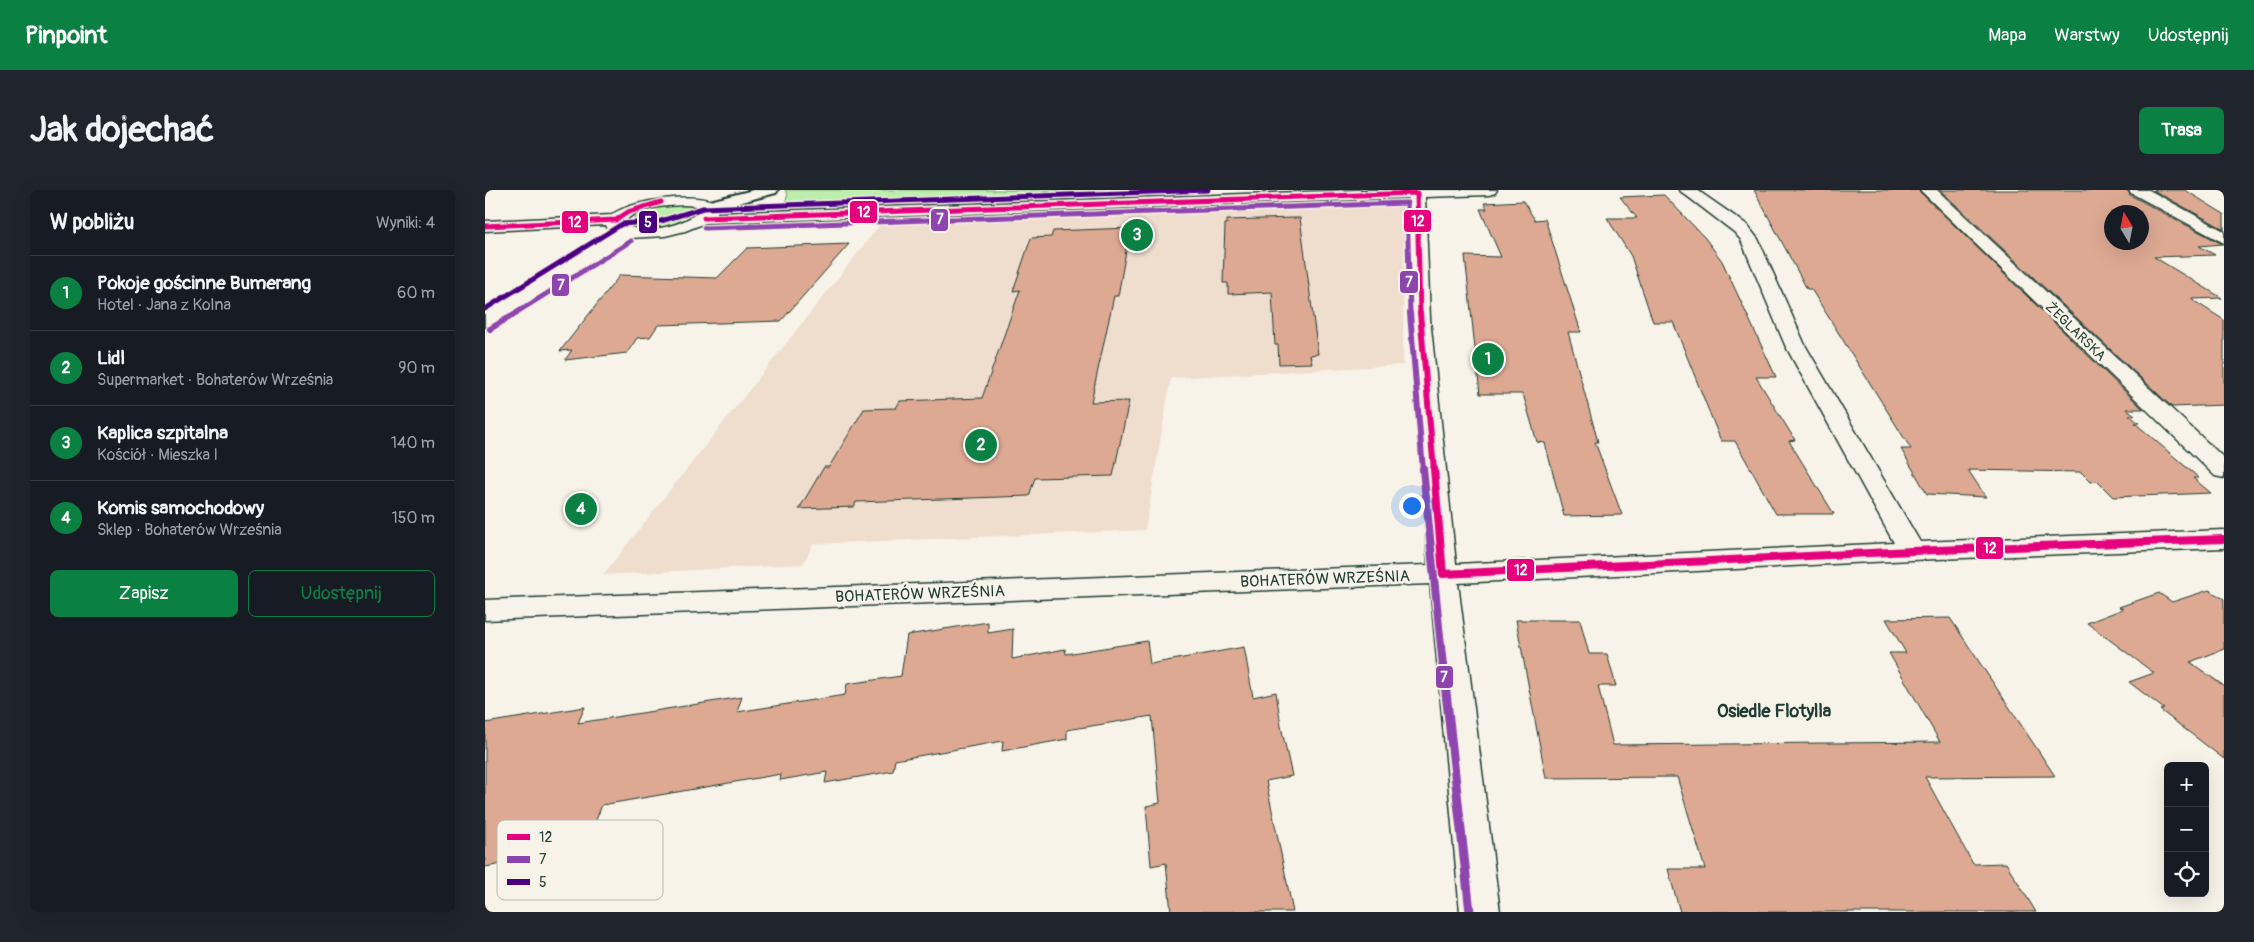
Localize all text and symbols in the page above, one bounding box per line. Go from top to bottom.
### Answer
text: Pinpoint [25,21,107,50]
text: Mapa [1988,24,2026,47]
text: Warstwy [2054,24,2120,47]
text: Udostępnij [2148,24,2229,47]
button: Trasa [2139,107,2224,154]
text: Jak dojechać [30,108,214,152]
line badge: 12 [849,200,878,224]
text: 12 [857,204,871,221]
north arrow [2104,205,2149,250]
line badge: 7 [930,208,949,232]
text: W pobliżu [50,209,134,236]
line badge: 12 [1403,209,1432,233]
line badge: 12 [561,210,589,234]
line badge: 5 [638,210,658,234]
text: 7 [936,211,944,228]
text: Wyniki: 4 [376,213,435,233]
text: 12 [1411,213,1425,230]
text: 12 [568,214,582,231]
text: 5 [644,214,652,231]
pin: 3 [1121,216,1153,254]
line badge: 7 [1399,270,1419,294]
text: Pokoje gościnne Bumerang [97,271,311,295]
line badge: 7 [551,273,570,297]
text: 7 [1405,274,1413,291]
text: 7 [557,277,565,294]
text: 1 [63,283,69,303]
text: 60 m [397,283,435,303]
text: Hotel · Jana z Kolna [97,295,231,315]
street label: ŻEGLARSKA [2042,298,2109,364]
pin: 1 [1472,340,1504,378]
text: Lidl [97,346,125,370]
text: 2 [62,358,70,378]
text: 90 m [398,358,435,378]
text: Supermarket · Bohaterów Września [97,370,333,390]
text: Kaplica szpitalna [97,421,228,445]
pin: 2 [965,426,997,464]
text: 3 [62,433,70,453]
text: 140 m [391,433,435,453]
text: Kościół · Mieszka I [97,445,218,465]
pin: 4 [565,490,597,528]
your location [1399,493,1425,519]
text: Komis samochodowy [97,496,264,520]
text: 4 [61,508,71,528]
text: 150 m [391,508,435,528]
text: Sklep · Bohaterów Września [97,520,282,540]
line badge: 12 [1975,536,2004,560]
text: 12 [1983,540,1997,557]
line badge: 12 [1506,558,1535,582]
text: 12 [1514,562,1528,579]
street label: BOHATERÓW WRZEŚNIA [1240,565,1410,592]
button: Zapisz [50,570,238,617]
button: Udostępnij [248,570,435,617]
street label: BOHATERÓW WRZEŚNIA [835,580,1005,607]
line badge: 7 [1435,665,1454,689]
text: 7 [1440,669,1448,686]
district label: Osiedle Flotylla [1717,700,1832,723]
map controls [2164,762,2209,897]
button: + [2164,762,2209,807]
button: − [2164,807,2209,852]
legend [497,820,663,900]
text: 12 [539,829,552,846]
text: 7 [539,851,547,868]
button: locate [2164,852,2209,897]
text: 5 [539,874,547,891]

++++

= PROBLEM STATEMENT =
Retype the data word for word and keep the pictures out of it.

= EXERCISE RESULT =
Localize all text and symbols in the page above, one bounding box per line. Go from top to bottom.
### Answer
text: Pinpoint [25,21,107,50]
text: Mapa [1988,24,2026,47]
text: Warstwy [2054,24,2120,47]
text: Udostępnij [2148,24,2229,47]
button: Trasa [2139,107,2224,154]
text: Jak dojechać [30,108,214,152]
line badge: 12 [849,200,878,224]
text: 12 [857,204,871,221]
north arrow [2104,205,2149,250]
line badge: 7 [930,208,949,232]
text: W pobliżu [50,209,134,236]
line badge: 12 [1403,209,1432,233]
line badge: 12 [561,210,589,234]
line badge: 5 [638,210,658,234]
text: 7 [936,211,944,228]
text: Wyniki: 4 [376,213,435,233]
text: 12 [1411,213,1425,230]
text: 12 [568,214,582,231]
text: 5 [644,214,652,231]
pin: 3 [1121,216,1153,254]
line badge: 7 [1399,270,1419,294]
text: Pokoje gościnne Bumerang [97,271,311,295]
line badge: 7 [551,273,570,297]
text: 7 [1405,274,1413,291]
text: 7 [557,277,565,294]
text: 1 [63,283,69,303]
text: 60 m [397,283,435,303]
text: Hotel · Jana z Kolna [97,295,231,315]
street label: ŻEGLARSKA [2042,298,2109,364]
pin: 1 [1472,340,1504,378]
text: Lidl [97,346,125,370]
text: 2 [62,358,70,378]
text: 90 m [398,358,435,378]
text: Supermarket · Bohaterów Września [97,370,333,390]
text: Kaplica szpitalna [97,421,228,445]
pin: 2 [965,426,997,464]
text: 3 [62,433,70,453]
text: 140 m [391,433,435,453]
text: Kościół · Mieszka I [97,445,218,465]
pin: 4 [565,490,597,528]
your location [1399,493,1425,519]
text: Komis samochodowy [97,496,264,520]
text: 4 [61,508,71,528]
text: 150 m [391,508,435,528]
text: Sklep · Bohaterów Września [97,520,282,540]
line badge: 12 [1975,536,2004,560]
text: 12 [1983,540,1997,557]
line badge: 12 [1506,558,1535,582]
text: 12 [1514,562,1528,579]
street label: BOHATERÓW WRZEŚNIA [1240,565,1410,592]
button: Zapisz [50,570,238,617]
button: Udostępnij [248,570,435,617]
street label: BOHATERÓW WRZEŚNIA [835,580,1005,607]
line badge: 7 [1435,665,1454,689]
text: 7 [1440,669,1448,686]
district label: Osiedle Flotylla [1717,700,1832,723]
map controls [2164,762,2209,897]
button: + [2164,762,2209,807]
button: − [2164,807,2209,852]
legend [497,820,663,900]
text: 12 [539,829,552,846]
text: 7 [539,851,547,868]
button: locate [2164,852,2209,897]
text: 5 [539,874,547,891]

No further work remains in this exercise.